Sono immagini dure quelle raccolte da Sea Shepherd nelle acque dell’Oceano Indiano. Qui, forte anche dell’isolamento geografico e dei pochi controlli, una flotta di navi sta continuando a utilizzare reti da posta derivanti per la pesca illegale.
Gli scatti, risalenti allo scorso gennaio, mostrano squali, delfini e foche morti impigliati nelle reti. Tra le vittime di questa pratica c’è anche il tonno australe, specie considerata a rischio di estinzione.
Pratica vietata
La pesca con le reti da posta derivanti è una pratica vietata dalle Nazioni Unite dal 1992 a causa dell’impatto distruttivo che ha sull’ecosistema marino. Questo tipo di attività, concepita per la cattura delle specie d’alto mare ma altamente non selettiva, impiega, infatti, grandi reti rettangolari che vengono calate perpendicolarmente alla superficie dell’acqua per poi essere lasciate libere di spostarsi con le correnti. Al loro interno, finisce di tutto, con un impatto ambientale devastate: oltre ai pesci pelagici rimangono quotidianamente imprigionate moltissime altre specie che non hanno alcun valore commerciale.
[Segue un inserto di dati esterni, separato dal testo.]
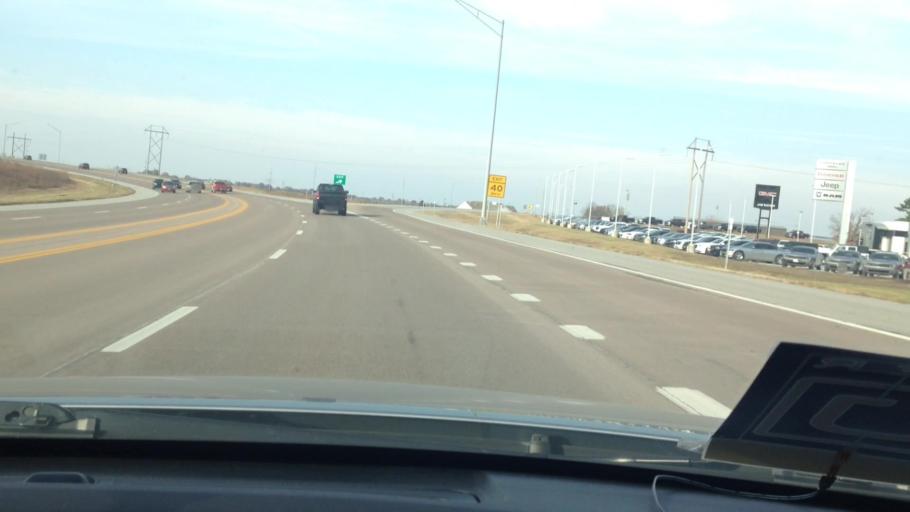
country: US
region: Missouri
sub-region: Henry County
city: Clinton
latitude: 38.3822
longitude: -93.7516
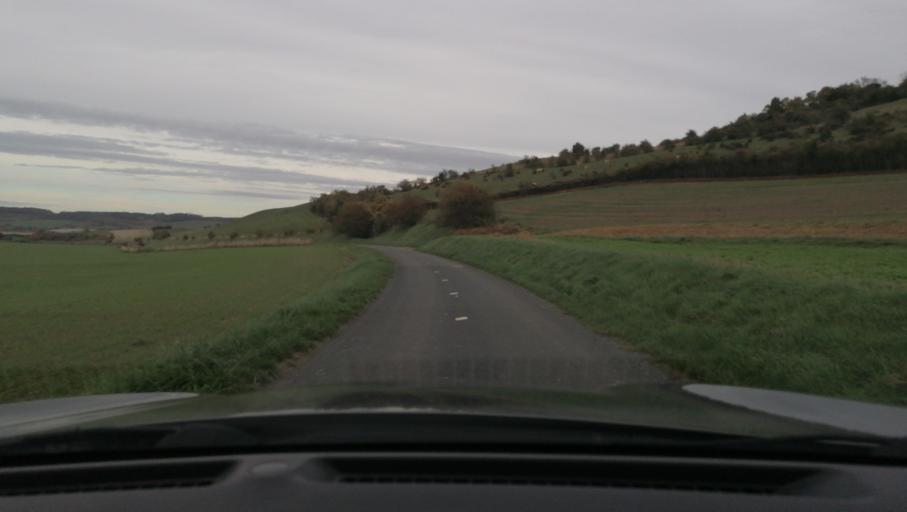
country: FR
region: Picardie
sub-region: Departement de la Somme
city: Bouttencourt
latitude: 49.8909
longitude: 1.6736
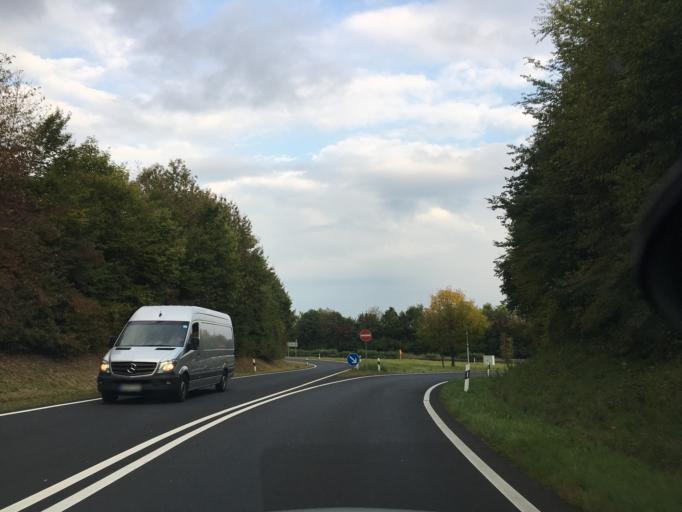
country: DE
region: Hesse
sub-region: Regierungsbezirk Darmstadt
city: Steinau an der Strasse
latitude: 50.3200
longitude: 9.4345
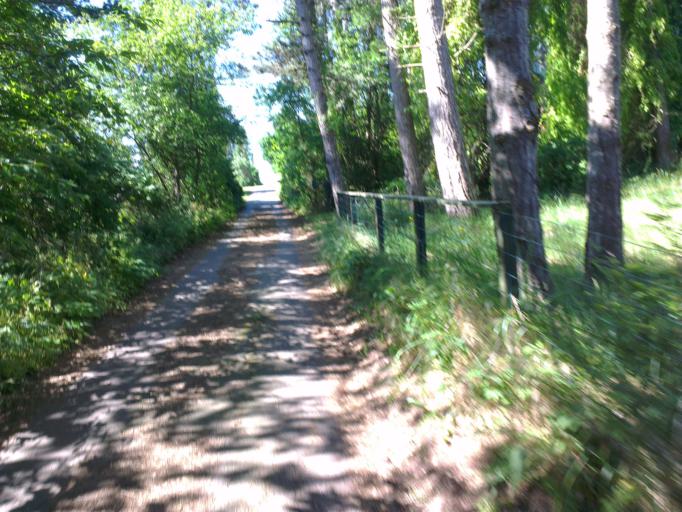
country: DK
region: Capital Region
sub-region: Halsnaes Kommune
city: Hundested
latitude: 55.9258
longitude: 11.9051
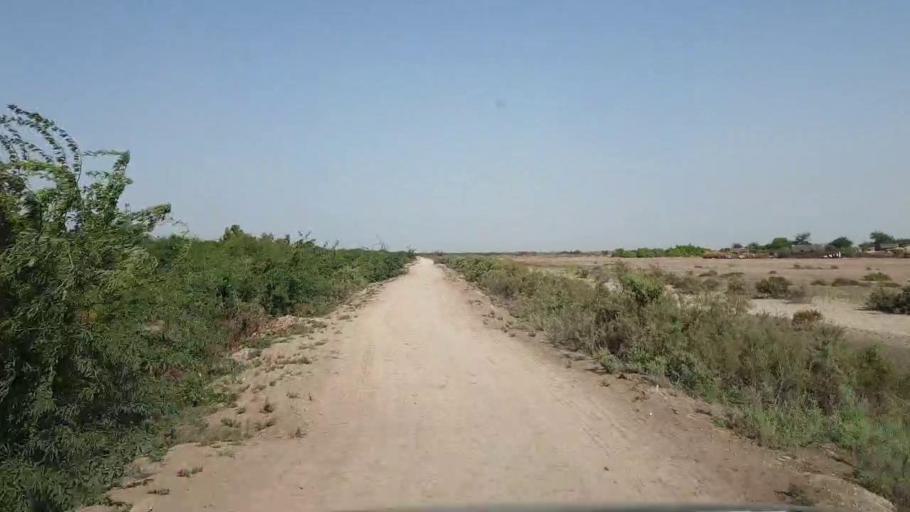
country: PK
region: Sindh
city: Tando Bago
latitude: 24.6486
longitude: 69.0714
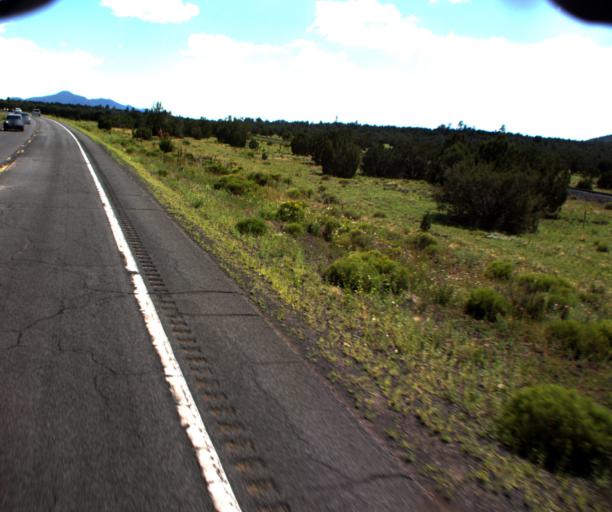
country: US
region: Arizona
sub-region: Coconino County
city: Williams
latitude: 35.3618
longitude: -112.1669
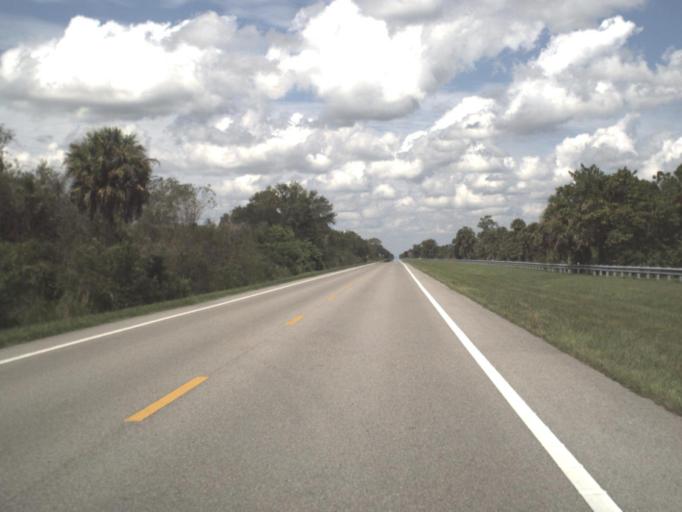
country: US
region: Florida
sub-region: Collier County
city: Immokalee
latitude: 26.2787
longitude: -81.3423
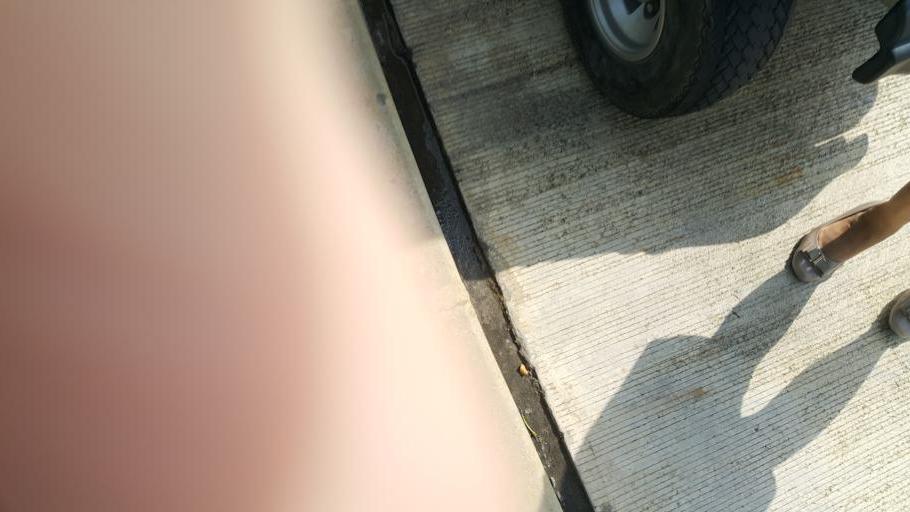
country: TH
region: Chiang Mai
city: San Kamphaeng
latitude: 18.7343
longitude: 99.0849
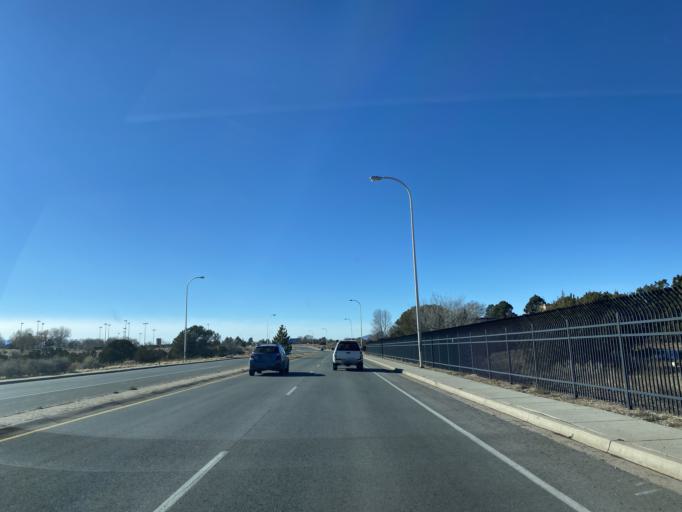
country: US
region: New Mexico
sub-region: Santa Fe County
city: Santa Fe
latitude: 35.6453
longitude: -105.9676
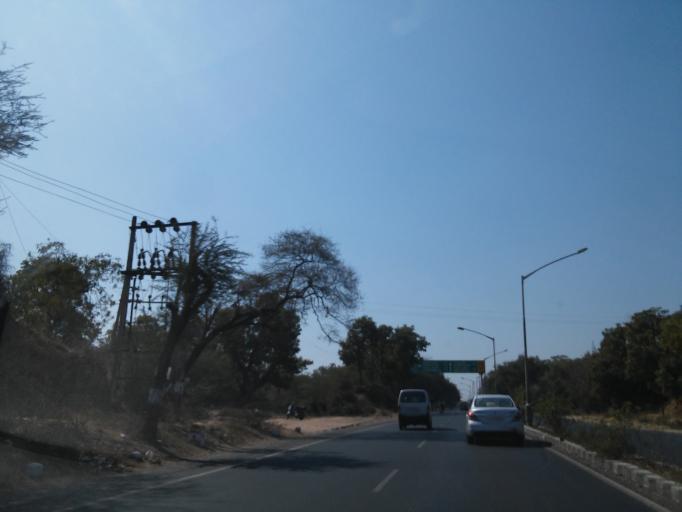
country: IN
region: Gujarat
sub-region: Gandhinagar
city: Ghandinagar
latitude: 23.2439
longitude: 72.6812
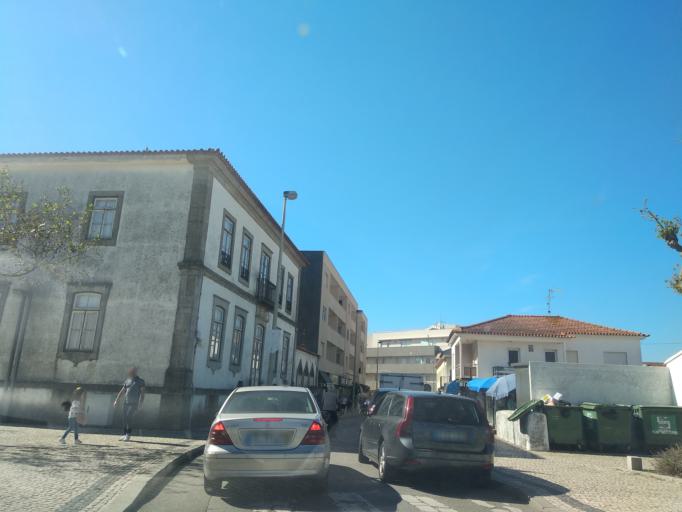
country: PT
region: Braga
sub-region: Esposende
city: Apulia
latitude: 41.4849
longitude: -8.7777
«Le reti da posta derivanti sono state vietate dalle Nazioni Unite con una moratoria nel 1992 – ha spiegato il capitano della Steve Irwin Siddharth Chakravarty –. Le nazioni del mondo, già 24 anni fa, erano preoccupate per l’impatto negativo di questa forma di pesca illegale. Le reti da posta derivanti non avevano posto negli oceani del mondo allora e non devono averlo oggi. Il nostro ruolo è quello di garantire che il divieto sia rispettato».
Le navi di Sea Shpherd continueranno a documentare quanto sta accadendo nell’Oceano Indiano e, nei prossimo giorni, cercheranno di affrontare la flotta di navi illegali.